じん肺法 第1条~第6条
このページではじん肺法 第1条、 第2条、 第3条、 第4条、 第5条、 第6条 を掲載しています。
(令和2年4月1日施行)
第一章 総則
(目的)
第一条 この法律は、じん肺に関し、適正な予防及び健康管理その他必要な措置を講ずることにより、労働者の健康の保持その他福祉の増進に寄与することを目的とする。
(定義)
第二条 この法律において、次の各号に掲げる用語の意義は、それぞれ当該各号に定めるところによる。
一 じん肺 粉じんを吸入することによつて肺に生じた線維増殖性変化を主体とする疾病をいう。
二 合併症 じん肺と合併した肺結核その他のじん肺の進展経過に応じてじん肺と密接な関係があると認められる疾病をいう。
三 粉じん作業 当該作業に従事する労働者がじん肺にかかるおそれがあると認められる作業をいう。
四 労働者 労働基準法(昭和二十二年法律第四十九号)第九条に規定する労働者(同居の親族のみを使用する事業又は事務所に使用される者及び家事使用人を除く。)をいう。
五 事業者 労働安全衛生法(昭和四十七年法律第五十七号)第二条第三号に規定する事業者で、粉じん作業を行う事業に係るものをいう。
2 合併症の範囲については、厚生労働省令で定める。
3 粉じん作業の範囲は、厚生労働省令で定める。
(じん肺健康診断)
第三条 この法律の規定によるじん肺健康診断は、次の方法によつて行うものとする。
一 粉じん作業についての職歴の調査及びエックス線写真(直接撮影による胸部全域のエックス線写真をいう。以下同じ。)による検査
二 厚生労働省令で定める方法による胸部に関する臨床検査及び肺機能検査
三 厚生労働省令で定める方法による結核精密検査その他厚生労働省令で定める検査
2 前項第二号の検査は、同項第一号の調査及び検査の結果、じん肺の所見がないと診断された者以外の者について行う。ただし、肺機能検査については、エックス線写真に一側の肺野の三分の一を超える大きさの大陰影(じん肺によるものに限る。次項及び次条において同じ。)があると認められる者その他厚生労働省令で定める者を除く。

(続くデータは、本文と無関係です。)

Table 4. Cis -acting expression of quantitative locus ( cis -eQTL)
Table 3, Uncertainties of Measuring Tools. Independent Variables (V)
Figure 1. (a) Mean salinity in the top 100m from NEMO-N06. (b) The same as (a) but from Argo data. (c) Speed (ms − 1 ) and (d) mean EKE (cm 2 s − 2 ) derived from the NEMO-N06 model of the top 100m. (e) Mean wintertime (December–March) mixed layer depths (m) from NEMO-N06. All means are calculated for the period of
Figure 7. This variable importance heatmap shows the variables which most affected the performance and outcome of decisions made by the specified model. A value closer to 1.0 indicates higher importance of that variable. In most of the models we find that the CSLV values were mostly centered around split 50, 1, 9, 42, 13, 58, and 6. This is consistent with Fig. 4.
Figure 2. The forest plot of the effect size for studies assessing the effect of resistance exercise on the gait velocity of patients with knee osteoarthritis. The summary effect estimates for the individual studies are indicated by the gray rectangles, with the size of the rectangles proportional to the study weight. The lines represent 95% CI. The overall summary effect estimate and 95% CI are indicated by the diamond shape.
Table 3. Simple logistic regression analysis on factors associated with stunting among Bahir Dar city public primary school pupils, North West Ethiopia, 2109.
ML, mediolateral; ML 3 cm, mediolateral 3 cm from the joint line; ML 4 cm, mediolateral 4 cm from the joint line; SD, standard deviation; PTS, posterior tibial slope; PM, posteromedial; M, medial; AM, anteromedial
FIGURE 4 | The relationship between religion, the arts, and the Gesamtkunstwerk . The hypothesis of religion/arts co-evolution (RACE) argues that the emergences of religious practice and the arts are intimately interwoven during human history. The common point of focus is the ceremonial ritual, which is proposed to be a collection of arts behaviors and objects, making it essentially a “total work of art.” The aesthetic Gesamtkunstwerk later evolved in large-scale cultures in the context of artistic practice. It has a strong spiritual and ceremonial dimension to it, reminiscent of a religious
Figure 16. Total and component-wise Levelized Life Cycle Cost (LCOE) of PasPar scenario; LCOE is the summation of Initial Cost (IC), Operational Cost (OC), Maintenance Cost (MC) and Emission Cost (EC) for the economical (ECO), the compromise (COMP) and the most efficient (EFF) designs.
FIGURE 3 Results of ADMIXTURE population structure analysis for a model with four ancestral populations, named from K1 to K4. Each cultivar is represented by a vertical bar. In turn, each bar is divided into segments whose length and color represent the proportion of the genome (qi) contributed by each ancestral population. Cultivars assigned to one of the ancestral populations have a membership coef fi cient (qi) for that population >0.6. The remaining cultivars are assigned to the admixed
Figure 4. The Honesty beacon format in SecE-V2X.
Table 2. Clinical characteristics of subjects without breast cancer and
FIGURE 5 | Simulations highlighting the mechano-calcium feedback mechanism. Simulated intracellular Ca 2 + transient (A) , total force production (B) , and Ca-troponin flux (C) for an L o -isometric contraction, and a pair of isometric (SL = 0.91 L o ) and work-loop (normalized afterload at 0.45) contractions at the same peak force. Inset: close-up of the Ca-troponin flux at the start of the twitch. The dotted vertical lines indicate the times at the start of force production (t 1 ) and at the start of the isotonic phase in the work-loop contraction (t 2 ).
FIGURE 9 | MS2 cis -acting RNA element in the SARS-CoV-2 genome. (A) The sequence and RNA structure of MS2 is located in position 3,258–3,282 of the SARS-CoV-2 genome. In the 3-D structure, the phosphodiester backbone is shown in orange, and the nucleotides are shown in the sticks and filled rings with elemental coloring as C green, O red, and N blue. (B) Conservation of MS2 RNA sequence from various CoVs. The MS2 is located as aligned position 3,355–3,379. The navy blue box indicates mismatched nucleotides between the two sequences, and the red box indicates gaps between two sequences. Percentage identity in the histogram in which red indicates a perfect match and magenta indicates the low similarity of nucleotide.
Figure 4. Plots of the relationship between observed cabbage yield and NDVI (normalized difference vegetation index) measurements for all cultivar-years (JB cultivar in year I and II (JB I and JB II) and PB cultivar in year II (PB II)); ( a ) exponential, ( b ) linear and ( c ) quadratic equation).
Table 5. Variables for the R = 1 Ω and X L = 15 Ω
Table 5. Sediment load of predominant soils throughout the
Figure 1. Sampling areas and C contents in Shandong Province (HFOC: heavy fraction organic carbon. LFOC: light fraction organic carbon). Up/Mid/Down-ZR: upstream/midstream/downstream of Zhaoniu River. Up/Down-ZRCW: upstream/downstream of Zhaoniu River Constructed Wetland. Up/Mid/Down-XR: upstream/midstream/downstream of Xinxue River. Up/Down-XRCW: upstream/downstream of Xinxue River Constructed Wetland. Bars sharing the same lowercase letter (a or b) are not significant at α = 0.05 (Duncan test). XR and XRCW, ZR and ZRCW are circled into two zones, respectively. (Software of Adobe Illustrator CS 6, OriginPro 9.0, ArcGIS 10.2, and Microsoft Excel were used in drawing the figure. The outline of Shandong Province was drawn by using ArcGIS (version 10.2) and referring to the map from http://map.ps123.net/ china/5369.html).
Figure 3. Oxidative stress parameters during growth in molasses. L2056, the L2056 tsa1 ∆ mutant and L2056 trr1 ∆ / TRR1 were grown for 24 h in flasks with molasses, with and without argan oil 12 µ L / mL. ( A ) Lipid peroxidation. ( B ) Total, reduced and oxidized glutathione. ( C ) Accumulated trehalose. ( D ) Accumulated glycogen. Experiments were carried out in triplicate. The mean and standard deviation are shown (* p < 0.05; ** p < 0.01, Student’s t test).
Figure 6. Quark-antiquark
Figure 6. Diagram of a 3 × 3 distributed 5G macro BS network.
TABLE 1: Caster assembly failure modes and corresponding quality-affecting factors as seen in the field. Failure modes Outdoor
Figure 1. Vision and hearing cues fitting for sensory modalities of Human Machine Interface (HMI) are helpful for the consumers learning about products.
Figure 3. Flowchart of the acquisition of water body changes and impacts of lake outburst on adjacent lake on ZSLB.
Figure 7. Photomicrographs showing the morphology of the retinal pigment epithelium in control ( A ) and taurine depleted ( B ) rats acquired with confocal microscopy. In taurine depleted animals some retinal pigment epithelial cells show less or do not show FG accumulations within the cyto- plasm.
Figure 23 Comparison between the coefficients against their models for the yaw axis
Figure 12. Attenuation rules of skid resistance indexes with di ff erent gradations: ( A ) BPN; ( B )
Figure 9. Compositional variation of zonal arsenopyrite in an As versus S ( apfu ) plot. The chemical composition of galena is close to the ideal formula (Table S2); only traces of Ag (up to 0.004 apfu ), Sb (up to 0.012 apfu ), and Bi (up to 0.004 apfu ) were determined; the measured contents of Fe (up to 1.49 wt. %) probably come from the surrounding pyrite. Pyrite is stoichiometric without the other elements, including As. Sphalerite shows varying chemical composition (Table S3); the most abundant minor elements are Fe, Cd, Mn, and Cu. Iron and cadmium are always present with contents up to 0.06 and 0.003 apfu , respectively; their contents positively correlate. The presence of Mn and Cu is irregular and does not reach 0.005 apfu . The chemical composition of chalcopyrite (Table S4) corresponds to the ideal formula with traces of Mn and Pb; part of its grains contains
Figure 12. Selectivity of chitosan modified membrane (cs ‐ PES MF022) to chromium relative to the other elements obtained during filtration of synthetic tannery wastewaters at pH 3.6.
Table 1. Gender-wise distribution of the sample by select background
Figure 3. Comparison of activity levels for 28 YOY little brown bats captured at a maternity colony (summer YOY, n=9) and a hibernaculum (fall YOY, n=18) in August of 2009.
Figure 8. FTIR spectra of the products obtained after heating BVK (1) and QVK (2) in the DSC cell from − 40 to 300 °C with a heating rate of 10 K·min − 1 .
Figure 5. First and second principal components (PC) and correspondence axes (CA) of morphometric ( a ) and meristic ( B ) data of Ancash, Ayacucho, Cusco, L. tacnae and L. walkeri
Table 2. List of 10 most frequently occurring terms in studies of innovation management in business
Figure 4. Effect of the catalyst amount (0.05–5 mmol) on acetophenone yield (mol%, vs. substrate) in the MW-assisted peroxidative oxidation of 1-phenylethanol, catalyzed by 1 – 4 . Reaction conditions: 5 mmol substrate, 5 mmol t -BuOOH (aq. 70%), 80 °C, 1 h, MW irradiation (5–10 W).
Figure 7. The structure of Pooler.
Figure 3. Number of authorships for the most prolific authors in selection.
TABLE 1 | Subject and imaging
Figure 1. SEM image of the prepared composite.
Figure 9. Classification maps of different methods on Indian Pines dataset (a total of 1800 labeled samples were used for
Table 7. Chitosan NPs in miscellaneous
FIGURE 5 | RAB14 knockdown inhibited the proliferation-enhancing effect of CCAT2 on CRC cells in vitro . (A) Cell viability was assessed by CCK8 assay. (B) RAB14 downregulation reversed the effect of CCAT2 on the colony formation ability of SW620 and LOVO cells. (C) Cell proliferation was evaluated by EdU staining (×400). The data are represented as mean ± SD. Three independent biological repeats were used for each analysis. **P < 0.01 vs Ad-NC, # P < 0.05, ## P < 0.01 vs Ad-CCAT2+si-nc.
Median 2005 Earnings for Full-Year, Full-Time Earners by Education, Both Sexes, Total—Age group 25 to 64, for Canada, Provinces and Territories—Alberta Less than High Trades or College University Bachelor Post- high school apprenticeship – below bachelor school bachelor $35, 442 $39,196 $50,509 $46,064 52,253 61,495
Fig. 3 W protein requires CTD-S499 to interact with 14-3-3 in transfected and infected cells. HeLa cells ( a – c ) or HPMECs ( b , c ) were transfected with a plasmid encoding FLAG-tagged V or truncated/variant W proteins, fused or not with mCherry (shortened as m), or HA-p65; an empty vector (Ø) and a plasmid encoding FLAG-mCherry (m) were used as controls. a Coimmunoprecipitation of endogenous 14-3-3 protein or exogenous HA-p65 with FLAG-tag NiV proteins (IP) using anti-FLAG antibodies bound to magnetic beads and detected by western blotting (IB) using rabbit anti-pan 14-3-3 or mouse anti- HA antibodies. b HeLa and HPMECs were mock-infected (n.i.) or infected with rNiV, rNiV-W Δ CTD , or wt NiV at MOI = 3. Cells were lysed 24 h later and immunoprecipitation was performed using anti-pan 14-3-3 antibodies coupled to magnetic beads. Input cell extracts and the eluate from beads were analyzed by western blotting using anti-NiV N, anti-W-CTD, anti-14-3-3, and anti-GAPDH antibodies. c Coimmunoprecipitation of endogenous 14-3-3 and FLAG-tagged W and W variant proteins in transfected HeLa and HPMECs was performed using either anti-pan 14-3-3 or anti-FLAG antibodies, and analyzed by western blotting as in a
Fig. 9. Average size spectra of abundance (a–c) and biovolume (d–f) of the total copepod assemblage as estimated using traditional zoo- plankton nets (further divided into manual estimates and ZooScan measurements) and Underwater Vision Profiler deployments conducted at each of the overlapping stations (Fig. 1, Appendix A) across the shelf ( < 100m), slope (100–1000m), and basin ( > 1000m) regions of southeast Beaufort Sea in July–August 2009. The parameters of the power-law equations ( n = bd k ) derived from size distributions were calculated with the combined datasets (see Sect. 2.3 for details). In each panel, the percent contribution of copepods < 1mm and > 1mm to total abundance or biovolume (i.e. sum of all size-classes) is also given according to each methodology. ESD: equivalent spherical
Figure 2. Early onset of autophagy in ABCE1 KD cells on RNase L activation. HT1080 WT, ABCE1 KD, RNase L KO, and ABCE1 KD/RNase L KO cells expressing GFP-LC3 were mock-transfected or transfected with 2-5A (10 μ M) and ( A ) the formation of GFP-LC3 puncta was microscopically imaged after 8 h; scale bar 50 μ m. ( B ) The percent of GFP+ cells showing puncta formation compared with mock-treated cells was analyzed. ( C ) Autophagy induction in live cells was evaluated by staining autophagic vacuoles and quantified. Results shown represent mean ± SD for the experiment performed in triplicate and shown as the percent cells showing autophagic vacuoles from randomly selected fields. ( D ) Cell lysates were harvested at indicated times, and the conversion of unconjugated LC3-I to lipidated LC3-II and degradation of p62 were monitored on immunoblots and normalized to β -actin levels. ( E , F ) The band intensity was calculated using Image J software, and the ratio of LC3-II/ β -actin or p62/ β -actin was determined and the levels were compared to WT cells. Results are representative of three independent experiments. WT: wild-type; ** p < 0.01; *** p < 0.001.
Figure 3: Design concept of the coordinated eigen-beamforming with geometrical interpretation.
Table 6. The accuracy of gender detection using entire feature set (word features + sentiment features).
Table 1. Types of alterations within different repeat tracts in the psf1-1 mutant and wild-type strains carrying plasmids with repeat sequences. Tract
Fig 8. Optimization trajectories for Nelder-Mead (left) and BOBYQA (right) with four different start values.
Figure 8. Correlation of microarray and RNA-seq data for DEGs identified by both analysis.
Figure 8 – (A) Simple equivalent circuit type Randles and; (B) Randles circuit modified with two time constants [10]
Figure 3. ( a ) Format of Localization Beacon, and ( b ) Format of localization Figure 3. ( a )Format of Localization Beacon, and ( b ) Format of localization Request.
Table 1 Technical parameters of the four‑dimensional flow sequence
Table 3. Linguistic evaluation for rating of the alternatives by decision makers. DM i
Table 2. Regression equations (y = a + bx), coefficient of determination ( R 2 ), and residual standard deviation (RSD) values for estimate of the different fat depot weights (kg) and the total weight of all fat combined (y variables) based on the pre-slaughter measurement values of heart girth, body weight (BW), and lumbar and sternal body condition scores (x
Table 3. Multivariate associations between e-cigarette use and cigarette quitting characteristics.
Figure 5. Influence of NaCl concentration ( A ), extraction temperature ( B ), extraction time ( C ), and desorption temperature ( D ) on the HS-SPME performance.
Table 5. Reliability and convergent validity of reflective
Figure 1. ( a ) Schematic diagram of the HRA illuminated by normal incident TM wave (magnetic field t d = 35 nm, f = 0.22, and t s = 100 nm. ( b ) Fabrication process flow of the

3 第一項第三号の結核精密検査は同項第一号及び第二号の調査及び検査(肺機能検査を除く。)の結果、じん肺の所見があると診断された者のうち肺結核にかかつており、又はかかつている疑いがあると診断された者について、同項第三号の厚生労働省令で定める検査は同項第一号及び第二号の調査及び検査の結果、じん肺の所見があると診断された者のうち肺結核以外の合併症にかかつている疑いがあると診断された者(同項第三号の厚生労働省令で定める検査を受けることが必要であると認められた者に限る。)について行う。ただし、エックス線写真に一側の肺野の三分の一を超える大きさの大陰影があると認められる者を除く。
(エックス線写真の像及びじん肺管理区分)
第四条 じん肺のエックス線写真の像は、次の表の下欄に掲げるところにより、第一型から第四型までに区分するものとする。
型 | エックス線写真の像 |
第一型 | 両肺野にじん肺による粒状影又は不整形陰影が少数あり、かつ、大陰影がないと認められるもの |
第二型 | 両肺野にじん肺による粒状影又は不整形陰影が多数あり、かつ、大陰影がないと認められるもの |
第三型 | 両肺野にじん肺による粒状影又は不整形陰影が極めて多数あり、かつ、大陰影がないと認められるもの |
第四型 | 大陰影があると認められるもの |
2 粉じん作業に従事する労働者及び粉じん作業に従事する労働者であつた者は、じん肺健康診断の結果に基づき、次の表の下欄に掲げるところにより、管理一から管理四までに区分して、この法律の規定により、健康管理を行うものとする。
じん肺管理区分 | じん肺健康診断の結果 | |
管理一 | じん肺の所見がないと認められるもの | |
管理二 | エックス線写真の像が第一型で、じん肺による著しい肺機能の障害がないと認められるもの | |
管理三 | イ | エックス線写真の像が第二型で、じん肺による著しい肺機能の障害がないと認められるもの |
ロ | エックス線写真の像が第三型又は第四型(大陰影の大きさが一側の肺野の三分の一以下のものに限る。)で、じん肺による著しい肺機能の障害がないと認められるもの | |
管理四 | (1) エックス線写真の像が第四型(大陰影の大きさが一側の肺野の三分の一を超えるものに限る。)と認められるもの (2) エックス線写真の像が第一型、第二型、第三型又は第四型(大陰影の大きさが一側の肺野の三分の一以下のものに限る。)で、じん肺による著しい肺機能の障害があると認められるもの |
(予防)
第五条 事業者及び粉じん作業に従事する労働者は、じん肺の予防に関し、労働安全衛生法及び鉱山保安法(昭和二十四年法律第七十号)の規定によるほか、粉じんの発散の防止及び抑制、保護具の使用その他について適切な措置を講ずるように努めなければならない。
(教育)
第六条 事業者は、労働安全衛生法及び鉱山保安法の規定によるほか、常時粉じん作業に従事する労働者に対してじん肺に関する予防及び健康管理のために必要な教育を行わなければならない。